WHAT THE EXERCISE ASKS:
Word for word, print each record, dropping any image it holds.

[Stored data entries]
= = = = =
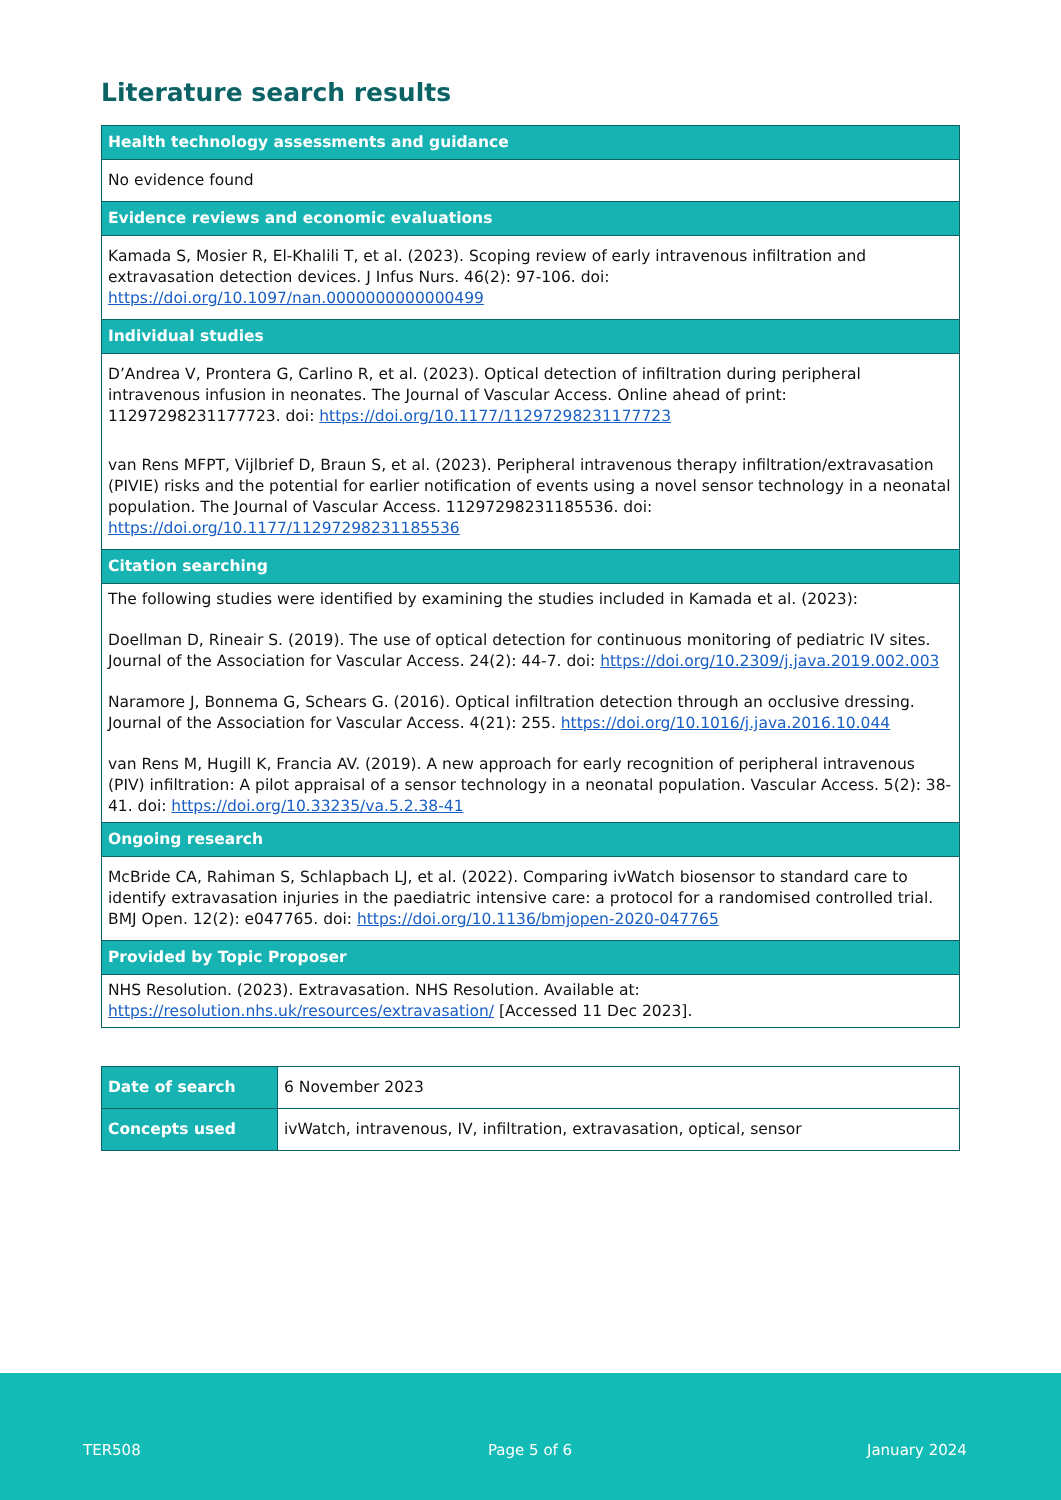Literature search results
| Health technology assessments and guidance |
| --- |
| No evidence found |
| Evidence reviews and economic evaluations |
| Kamada S, Mosier R, El-Khalili T, et al. (2023). Scoping review of early intravenous infiltration and extravasation detection devices. J Infus Nurs. 46(2): 97-106. doi: https://doi.org/10.1097/nan.0000000000000499 |
| Individual studies |
| D’Andrea V, Prontera G, Carlino R, et al. (2023). Optical detection of infiltration during peripheral intravenous infusion in neonates. The Journal of Vascular Access. Online ahead of print: 11297298231177723. doi: https://doi.org/10.1177/11297298231177723 van Rens MFPT, Vijlbrief D, Braun S, et al. (2023). Peripheral intravenous therapy infiltration/extravasation (PIVIE) risks and the potential for earlier notification of events using a novel sensor technology in a neonatal population. The Journal of Vascular Access. 11297298231185536. doi: https://doi.org/10.1177/11297298231185536 |
| Citation searching |
| The following studies were identified by examining the studies included in Kamada et al. (2023): Doellman D, Rineair S. (2019). The use of optical detection for continuous monitoring of pediatric IV sites. Journal of the Association for Vascular Access. 24(2): 44-7. doi: https://doi.org/10.2309/j.java.2019.002.003 Naramore J, Bonnema G, Schears G. (2016). Optical infiltration detection through an occlusive dressing. Journal of the Association for Vascular Access. 4(21): 255. https://doi.org/10.1016/j.java.2016.10.044 van Rens M, Hugill K, Francia AV. (2019). A new approach for early recognition of peripheral intravenous (PIV) infiltration: A pilot appraisal of a sensor technology in a neonatal population. Vascular Access. 5(2): 38-41. doi: https://doi.org/10.33235/va.5.2.38-41 |
| Ongoing research |
| McBride CA, Rahiman S, Schlapbach LJ, et al. (2022). Comparing ivWatch biosensor to standard care to identify extravasation injuries in the paediatric intensive care: a protocol for a randomised controlled trial. BMJ Open. 12(2): e047765. doi: https://doi.org/10.1136/bmjopen-2020-047765 |
| Provided by Topic Proposer |
| NHS Resolution. (2023). Extravasation. NHS Resolution. Available at: https://resolution.nhs.uk/resources/extravasation/ [Accessed 11 Dec 2023]. |
| Date of search | 6 November 2023 |
| Concepts used | ivWatch, intravenous, IV, infiltration, extravasation, optical, sensor |
TER508 Page 5 of 6 January 2024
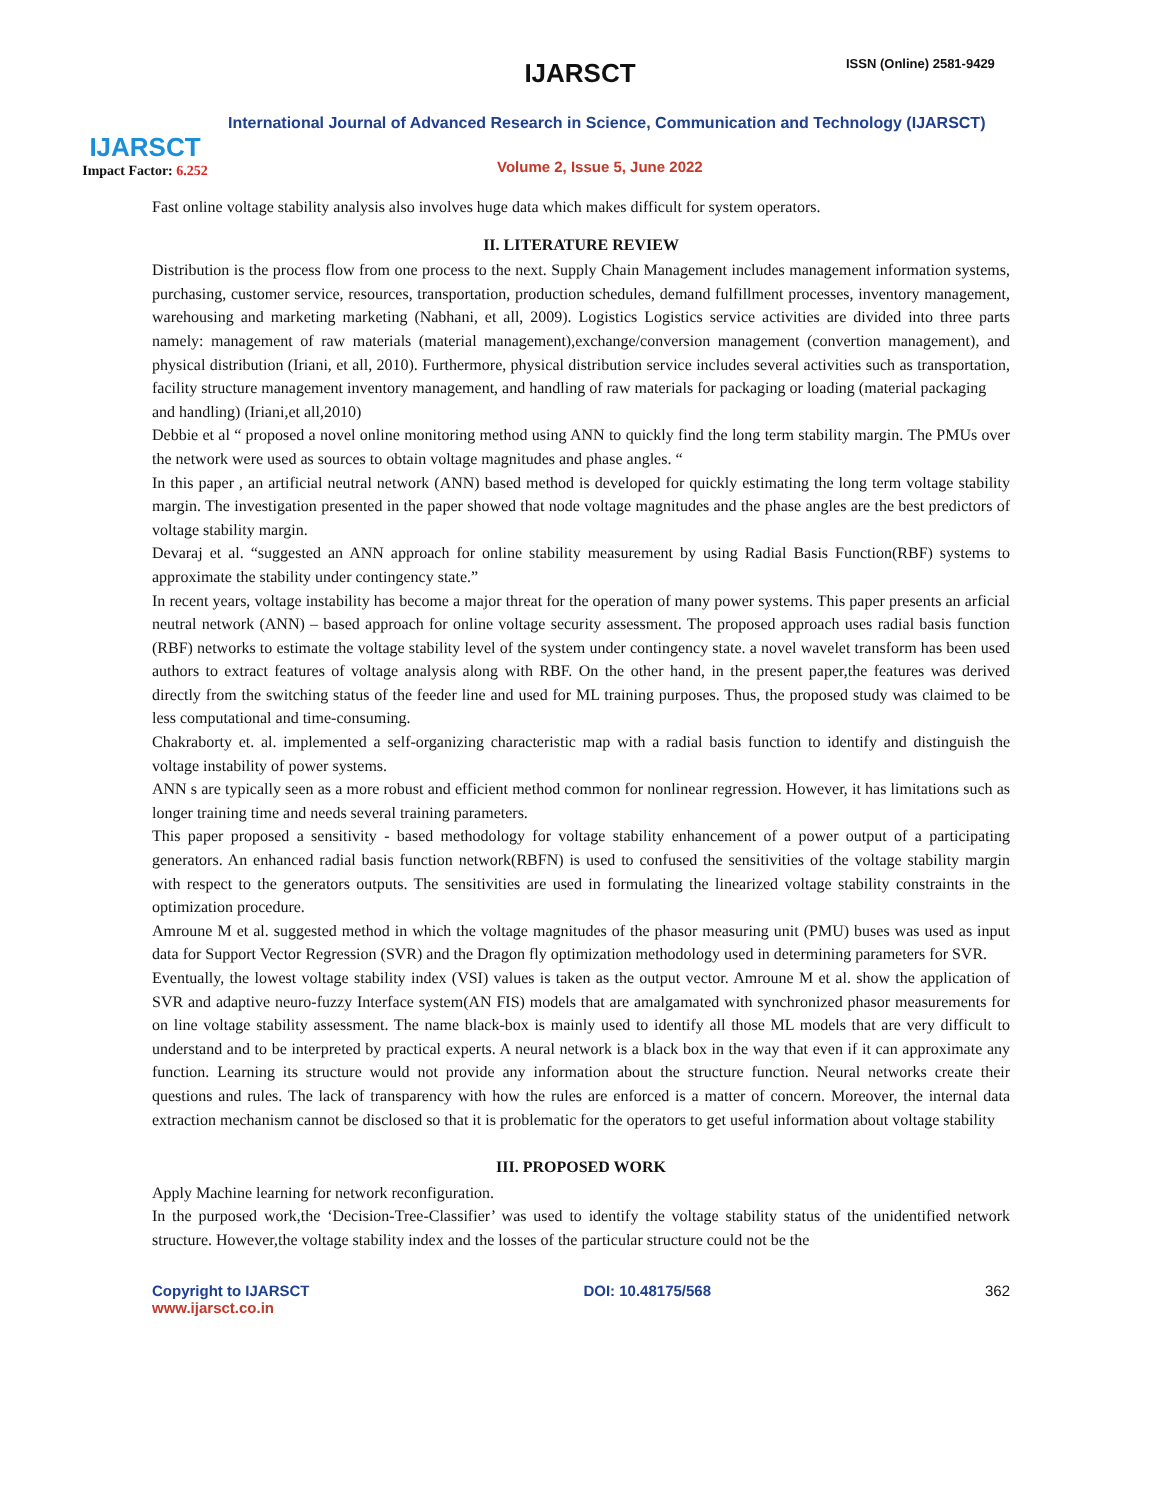IJARSCT
Impact Factor: 6.252
IJARSCT ISSN (Online) 2581-9429
International Journal of Advanced Research in Science, Communication and Technology (IJARSCT)
Volume 2, Issue 5, June 2022
Fast online voltage stability analysis also involves huge data which makes difficult for system operators.
II. LITERATURE REVIEW
Distribution is the process flow from one process to the next. Supply Chain Management includes management information systems, purchasing, customer service, resources, transportation, production schedules, demand fulfillment processes, inventory management, warehousing and marketing marketing (Nabhani, et all, 2009). Logistics Logistics service activities are divided into three parts namely: management of raw materials (material management),exchange/conversion management (convertion management), and physical distribution (Iriani, et all, 2010). Furthermore, physical distribution service includes several activities such as transportation, facility structure management inventory management, and handling of raw materials for packaging or loading (material packaging
and handling) (Iriani,et all,2010)
Debbie et al “ proposed a novel online monitoring method using ANN to quickly find the long term stability margin. The PMUs over the network were used as sources to obtain voltage magnitudes and phase angles. “
In this paper , an artificial neutral network (ANN) based method is developed for quickly estimating the long term voltage stability margin. The investigation presented in the paper showed that node voltage magnitudes and the phase angles are the best predictors of voltage stability margin.
Devaraj et al. “suggested an ANN approach for online stability measurement by using Radial Basis Function(RBF) systems to approximate the stability under contingency state.”
In recent years, voltage instability has become a major threat for the operation of many power systems. This paper presents an arficial neutral network (ANN) – based approach for online voltage security assessment. The proposed approach uses radial basis function (RBF) networks to estimate the voltage stability level of the system under contingency state. a novel wavelet transform has been used authors to extract features of voltage analysis along with RBF. On the other hand, in the present paper,the features was derived directly from the switching status of the feeder line and used for ML training purposes. Thus, the proposed study was claimed to be less computational and time-consuming.
Chakraborty et. al. implemented a self-organizing characteristic map with a radial basis function to identify and distinguish the voltage instability of power systems.
ANN s are typically seen as a more robust and efficient method common for nonlinear regression. However, it has limitations such as longer training time and needs several training parameters.
This paper proposed a sensitivity - based methodology for voltage stability enhancement of a power output of a participating generators. An enhanced radial basis function network(RBFN) is used to confused the sensitivities of the voltage stability margin with respect to the generators outputs. The sensitivities are used in formulating the linearized voltage stability constraints in the optimization procedure.
Amroune M et al. suggested method in which the voltage magnitudes of the phasor measuring unit (PMU) buses was used as input data for Support Vector Regression (SVR) and the Dragon fly optimization methodology used in determining parameters for SVR.
Eventually, the lowest voltage stability index (VSI) values is taken as the output vector. Amroune M et al. show the application of SVR and adaptive neuro-fuzzy Interface system(AN FIS) models that are amalgamated with synchronized phasor measurements for on line voltage stability assessment. The name black-box is mainly used to identify all those ML models that are very difficult to understand and to be interpreted by practical experts. A neural network is a black box in the way that even if it can approximate any function. Learning its structure would not provide any information about the structure function. Neural networks create their questions and rules. The lack of transparency with how the rules are enforced is a matter of concern. Moreover, the internal data extraction mechanism cannot be disclosed so that it is problematic for the operators to get useful information about voltage stability
III. PROPOSED WORK
Apply Machine learning for network reconfiguration.
In the purposed work,the ‘Decision-Tree-Classifier’ was used to identify the voltage stability status of the unidentified network structure. However,the voltage stability index and the losses of the particular structure could not be the
Copyright to IJARSCT
www.ijarsct.co.in
DOI: 10.48175/568 362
= = = = =
OUTPUT FOR THIS EXERCISE:
Literature search results
| Health technology assessments and guidance |
| --- |
| No evidence found |
| Evidence reviews and economic evaluations |
| Kamada S, Mosier R, El-Khalili T, et al. (2023). Scoping review of early intravenous infiltration and extravasation detection devices. J Infus Nurs. 46(2): 97-106. doi: https://doi.org/10.1097/nan.0000000000000499 |
| Individual studies |
| D’Andrea V, Prontera G, Carlino R, et al. (2023). Optical detection of infiltration during peripheral intravenous infusion in neonates. The Journal of Vascular Access. Online ahead of print: 11297298231177723. doi: https://doi.org/10.1177/11297298231177723 van Rens MFPT, Vijlbrief D, Braun S, et al. (2023). Peripheral intravenous therapy infiltration/extravasation (PIVIE) risks and the potential for earlier notification of events using a novel sensor technology in a neonatal population. The Journal of Vascular Access. 11297298231185536. doi: https://doi.org/10.1177/11297298231185536 |
| Citation searching |
| The following studies were identified by examining the studies included in Kamada et al. (2023): Doellman D, Rineair S. (2019). The use of optical detection for continuous monitoring of pediatric IV sites. Journal of the Association for Vascular Access. 24(2): 44-7. doi: https://doi.org/10.2309/j.java.2019.002.003 Naramore J, Bonnema G, Schears G. (2016). Optical infiltration detection through an occlusive dressing. Journal of the Association for Vascular Access. 4(21): 255. https://doi.org/10.1016/j.java.2016.10.044 van Rens M, Hugill K, Francia AV. (2019). A new approach for early recognition of peripheral intravenous (PIV) infiltration: A pilot appraisal of a sensor technology in a neonatal population. Vascular Access. 5(2): 38-41. doi: https://doi.org/10.33235/va.5.2.38-41 |
| Ongoing research |
| McBride CA, Rahiman S, Schlapbach LJ, et al. (2022). Comparing ivWatch biosensor to standard care to identify extravasation injuries in the paediatric intensive care: a protocol for a randomised controlled trial. BMJ Open. 12(2): e047765. doi: https://doi.org/10.1136/bmjopen-2020-047765 |
| Provided by Topic Proposer |
| NHS Resolution. (2023). Extravasation. NHS Resolution. Available at: https://resolution.nhs.uk/resources/extravasation/ [Accessed 11 Dec 2023]. |
| Date of search | 6 November 2023 |
| Concepts used | ivWatch, intravenous, IV, infiltration, extravasation, optical, sensor |
TER508 Page 5 of 6 January 2024
IJARSCT
Impact Factor: 6.252
IJARSCT ISSN (Online) 2581-9429
International Journal of Advanced Research in Science, Communication and Technology (IJARSCT)
Volume 2, Issue 5, June 2022
Fast online voltage stability analysis also involves huge data which makes difficult for system operators.
II. LITERATURE REVIEW
Distribution is the process flow from one process to the next. Supply Chain Management includes management information systems, purchasing, customer service, resources, transportation, production schedules, demand fulfillment processes, inventory management, warehousing and marketing marketing (Nabhani, et all, 2009). Logistics Logistics service activities are divided into three parts namely: management of raw materials (material management),exchange/conversion management (convertion management), and physical distribution (Iriani, et all, 2010). Furthermore, physical distribution service includes several activities such as transportation, facility structure management inventory management, and handling of raw materials for packaging or loading (material packaging
and handling) (Iriani,et all,2010)
Debbie et al “ proposed a novel online monitoring method using ANN to quickly find the long term stability margin. The PMUs over the network were used as sources to obtain voltage magnitudes and phase angles. “
In this paper , an artificial neutral network (ANN) based method is developed for quickly estimating the long term voltage stability margin. The investigation presented in the paper showed that node voltage magnitudes and the phase angles are the best predictors of voltage stability margin.
Devaraj et al. “suggested an ANN approach for online stability measurement by using Radial Basis Function(RBF) systems to approximate the stability under contingency state.”
In recent years, voltage instability has become a major threat for the operation of many power systems. This paper presents an arficial neutral network (ANN) – based approach for online voltage security assessment. The proposed approach uses radial basis function (RBF) networks to estimate the voltage stability level of the system under contingency state. a novel wavelet transform has been used authors to extract features of voltage analysis along with RBF. On the other hand, in the present paper,the features was derived directly from the switching status of the feeder line and used for ML training purposes. Thus, the proposed study was claimed to be less computational and time-consuming.
Chakraborty et. al. implemented a self-organizing characteristic map with a radial basis function to identify and distinguish the voltage instability of power systems.
ANN s are typically seen as a more robust and efficient method common for nonlinear regression. However, it has limitations such as longer training time and needs several training parameters.
This paper proposed a sensitivity - based methodology for voltage stability enhancement of a power output of a participating generators. An enhanced radial basis function network(RBFN) is used to confused the sensitivities of the voltage stability margin with respect to the generators outputs. The sensitivities are used in formulating the linearized voltage stability constraints in the optimization procedure.
Amroune M et al. suggested method in which the voltage magnitudes of the phasor measuring unit (PMU) buses was used as input data for Support Vector Regression (SVR) and the Dragon fly optimization methodology used in determining parameters for SVR.
Eventually, the lowest voltage stability index (VSI) values is taken as the output vector. Amroune M et al. show the application of SVR and adaptive neuro-fuzzy Interface system(AN FIS) models that are amalgamated with synchronized phasor measurements for on line voltage stability assessment. The name black-box is mainly used to identify all those ML models that are very difficult to understand and to be interpreted by practical experts. A neural network is a black box in the way that even if it can approximate any function. Learning its structure would not provide any information about the structure function. Neural networks create their questions and rules. The lack of transparency with how the rules are enforced is a matter of concern. Moreover, the internal data extraction mechanism cannot be disclosed so that it is problematic for the operators to get useful information about voltage stability
III. PROPOSED WORK
Apply Machine learning for network reconfiguration.
In the purposed work,the ‘Decision-Tree-Classifier’ was used to identify the voltage stability status of the unidentified network structure. However,the voltage stability index and the losses of the particular structure could not be the
Copyright to IJARSCT
www.ijarsct.co.in
DOI: 10.48175/568 362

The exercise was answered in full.